Constructing a Synthetic Population

Process

The default synthetic population is based on the U.S. Census Bureau’s Public Use Microdata Samples (PUMS) and aggregated data from the 2005-2009 American Community Survey (ACS) 5-year sample. As a static data set (a "snapshot" of the population at a given time, the synthetic population comprises a spatially accurate model of all households, schools, workplaces, and group quarters (e.g., prisons, college dorms, military bases and nursing homes) in the United States. Individual agents are defined and assigned to each household, school, and workplace in the database so that the result closely matches the census-based spatial distributions of households and population sizes at the census block group level, as well as commuting patterns across census-tract boundaries. For agent-based models (ABMs) that model specific geographic regions in the U.S., this synthetic population provides an excellent source of spatially-accurate population information with which to initialize agents in the simulation.

Validation

Validation processes allow us to demonstrate that a model is sufficiently realistic to address its intended use cases. In cases where we use model components such as birth, death, and household formation to carry our synthetic population forward in time during a simulation, we validate by comparing to reference data from the U.S. Census Bureau. This allows us to confirm that the resulting synthetic population matches the reference data.

When engaging in data comparison, we account for the following metrics:

  • Total population size
  • The distribution of age, overall and by sex
  • The distribution of race and ethnicity
  • The distribution of marital status
  • The distribution of household size
  • Employment status

Using the above metrics, we compare our modeling outcomes in two different ways. We compare our findings to aggregate population characteristics, such as age, sex, and race/ethnicity, and household totals and characteristics, such as household size and composition. These are reported at the census tract level in the American Community Survey (ACS)’s five-year estimates. We also compare our modeling findings to year-by-year population estimates and characteristics at the county level.

Origin

The core of our default synthetic population was developed by RTI International. In short, RTI used an iterative proportional fitting method developed in Beckman, et al. (1996) to generate an agent population based on the US Census Bureau’s Public Use Microdata Sample (PUMS) files and Census aggregated data. See Wheaton, et al. (2009) for a detailed description.
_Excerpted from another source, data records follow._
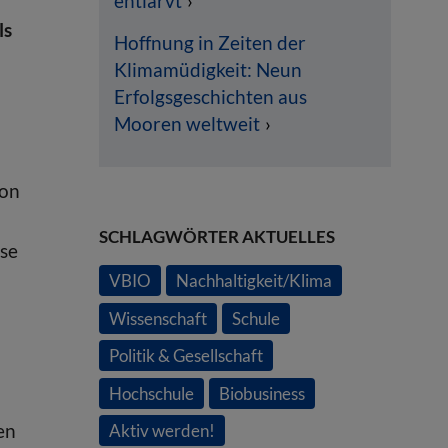
entlarvt
ls
Hoffnung in Zeiten der
Klimamüdigkeit: Neun
Erfolgsgeschichten aus
Mooren weltweit
von
SCHLAGWÖRTER AKTUELLES
ise
VBIO
Nachhaltigkeit/Klima
Wissenschaft
Schule
Politik & Gesellschaft
Hochschule
Biobusiness
en
Aktiv werden!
The result is that each agent has a set of socio-demographic characteristics and daily behaviors that include age, sex, and race and household location and membership.

As described on the RTI web site:

“Unlike typical sociodemographic data, the RTI U.S. Synthetic Household Population represents households and persons as dots on a Report—matching high-resolution population distributions with the correct mix of households in each census block group.”

The RTI synthetic population has been transformed into an Epistemix synthetic population, so that it can be used as a core component of data science and modeling projects with the Epistemix platform.